### YOUR TASK
If a line in the entries below includes "wall", show that line.

### SUPPLIED DATA
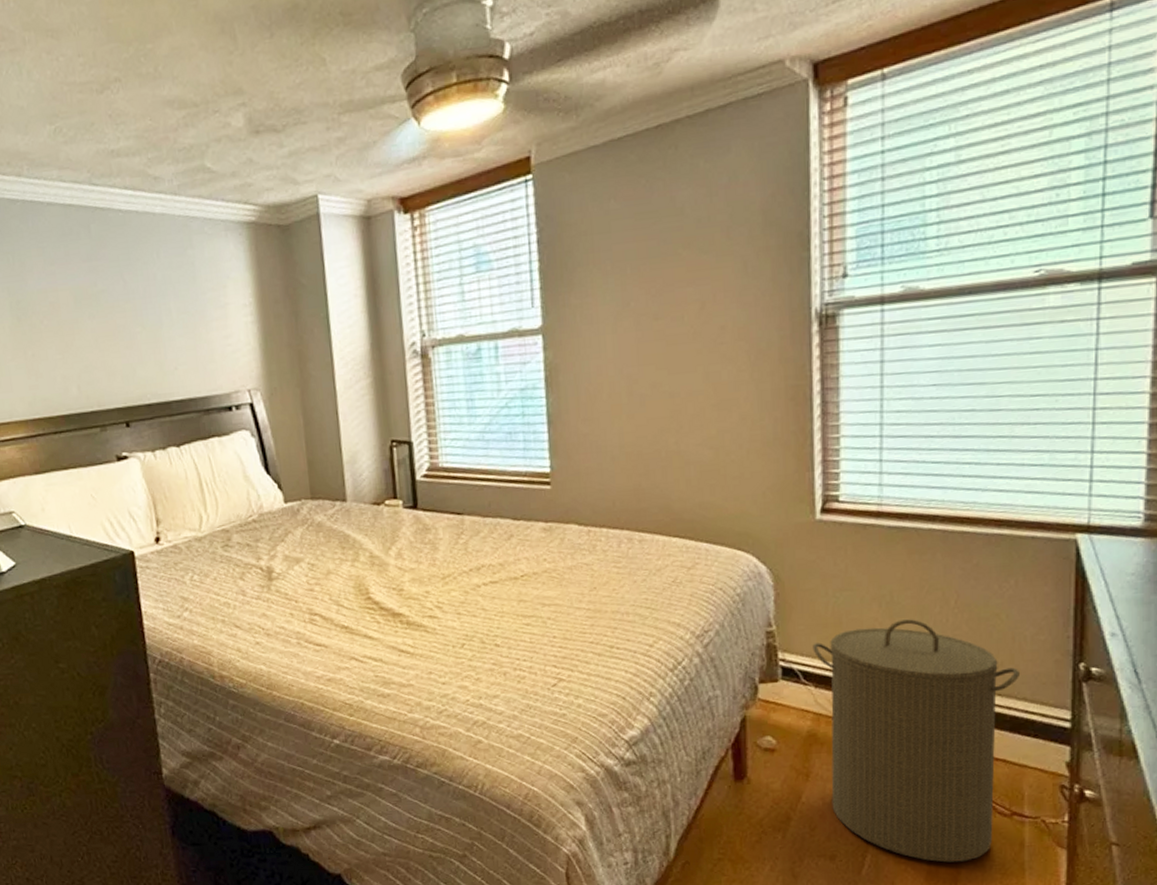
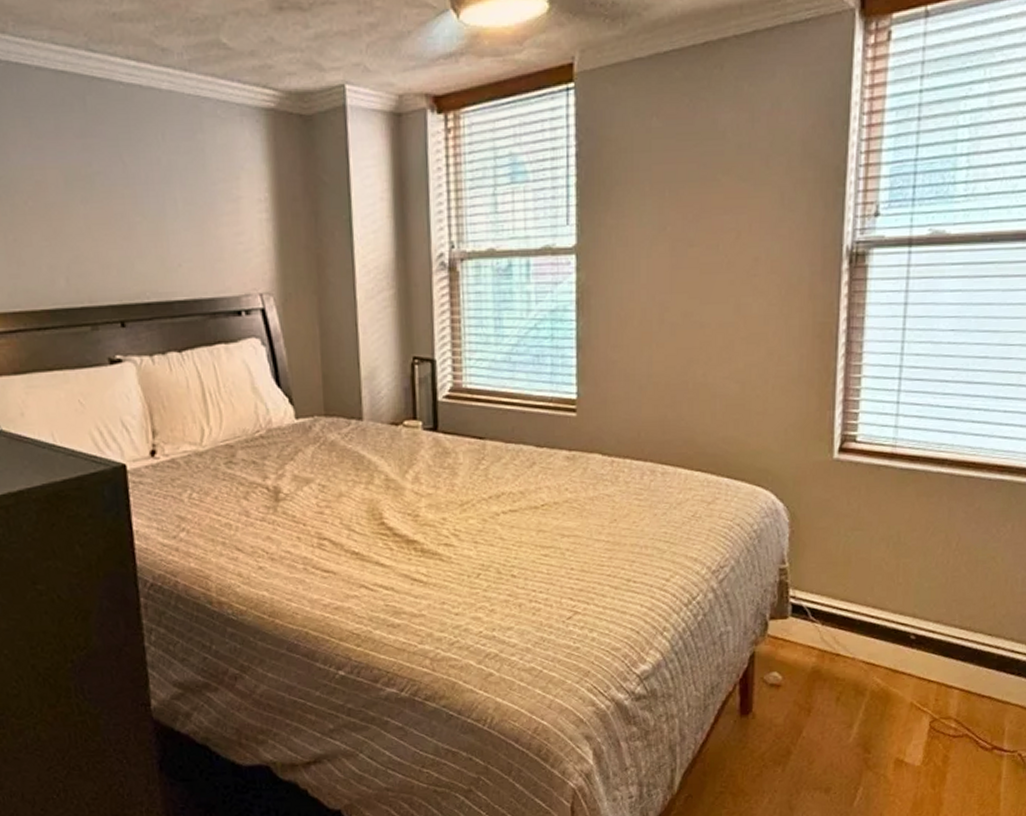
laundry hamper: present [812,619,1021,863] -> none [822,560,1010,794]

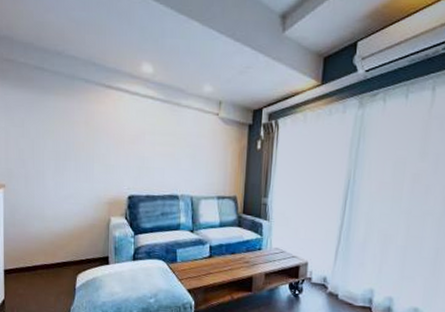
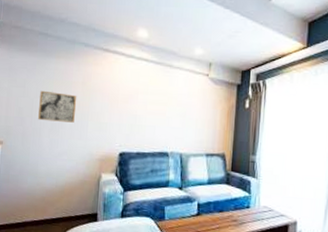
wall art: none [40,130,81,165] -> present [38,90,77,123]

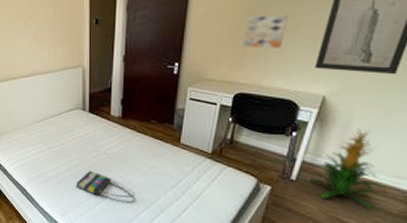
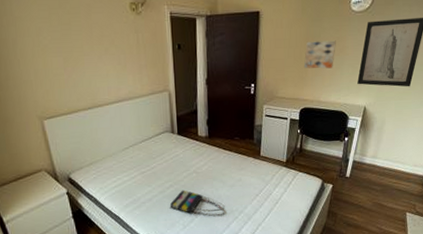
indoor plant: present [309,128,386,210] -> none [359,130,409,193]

--

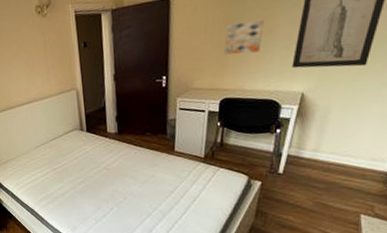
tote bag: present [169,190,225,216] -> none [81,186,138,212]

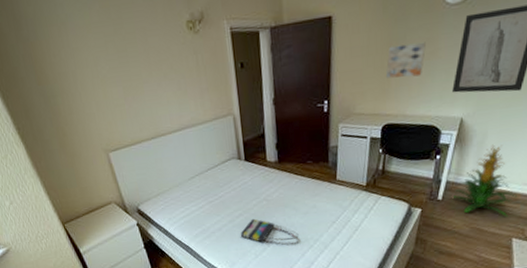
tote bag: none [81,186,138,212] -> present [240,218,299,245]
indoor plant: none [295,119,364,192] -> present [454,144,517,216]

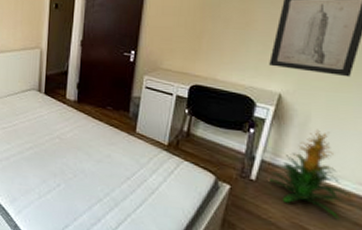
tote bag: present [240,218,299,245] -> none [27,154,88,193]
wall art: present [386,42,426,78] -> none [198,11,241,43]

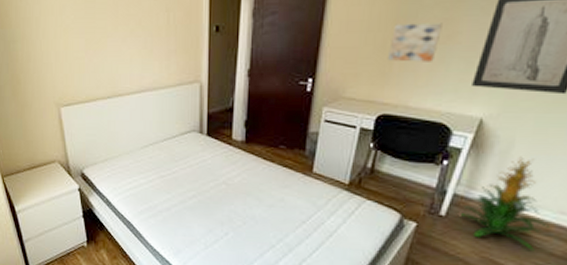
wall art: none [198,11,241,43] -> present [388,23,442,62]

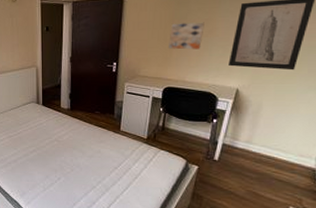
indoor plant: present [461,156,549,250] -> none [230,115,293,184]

### ANSWER SECTION
wall art: none [40,130,81,165] -> present [38,90,77,123]
wall art: present [386,42,426,78] -> none [198,11,241,43]
wall art: none [198,11,241,43] -> present [388,23,442,62]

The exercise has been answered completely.